I close my eyes and wonder as I watch the floaties: I once heard that eye floaties are bits of dirt and debris that get trapped in the fluid on the outside of the eyeball. They look like amoebas, microscope viruses. My eyes are dirty.
I sit in the sun with my arms crossed and eyes closed, listening to the world around me: the breeze in the trees; the sounds of traffic on the street outside my property fence, on the highway about a mile distant; the muffled woof of my dogs inside the house; the high-pitched arf of neighboring outside dogs.
I don’t understand small dogs: they make a lot of noise to feel so fragile. Their small teeth, wee legs, make them seem like dog children, something my 60- or 80-lb dogs would have birthed. Small dogs seem like they’ve just recently hatched and are waiting to grow up.
I swivel in my chair so the sun is off to my right and look up, up, at the mountains. I’ve had dreams of plane crashes and mud slides from up there.
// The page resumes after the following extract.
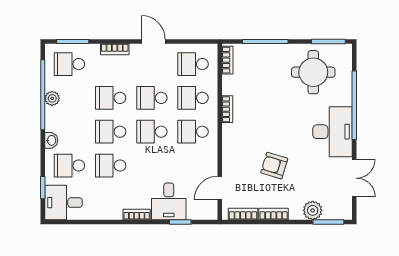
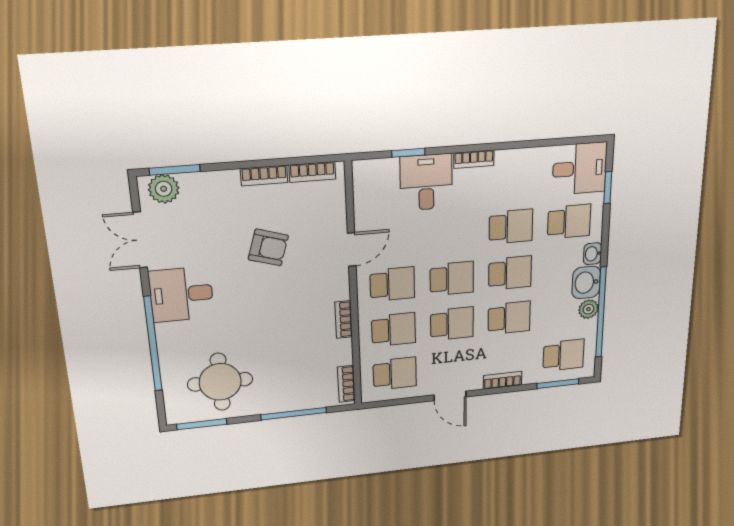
washbasin: (55, 119) -> (586, 282), added
desk: (333, 132) -> (181, 294), width x0.73
door: (220, 188) -> (352, 249), moved
plant: (313, 210) -> (164, 189), moved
I can walk to the base of them and look down, surprised, awed, realizing I’ve not just walked — I’ve climbed. I’ve never been brave enough to go into the national forest, even though I’ve been to the start of the path that leads up and into it many times since moving here almost 14 years ago.
I understand addiction: looking at the mountains, listening to the world, feeling the sun makes me recognize how small small I am. But I can carry that recognition. Addiction is a way to avoid doing so. Poke a needle in and push sleep through the veins; take a deep sniff or swallow that pill and flush rapid flutters through the thin membranes; drink bitter fluids and distort the memory; hallucinate away the reality — it all ends with the same conclusion. It ends with a temporary cessation of the small small, making it inconsequential.
I swivel my chair back round so I’m again facing the sun. I don’t cross my arms and let the rays soak through my sweater and singe my flesh again, reminding me I am small small, but that it’s okay. It reminds me that one day, I won’t be able to feel the sun, that being small small isn’t inconsequential. The mountains and the wind and the earth all started small small. One day I will join them and be as big as the universe itself.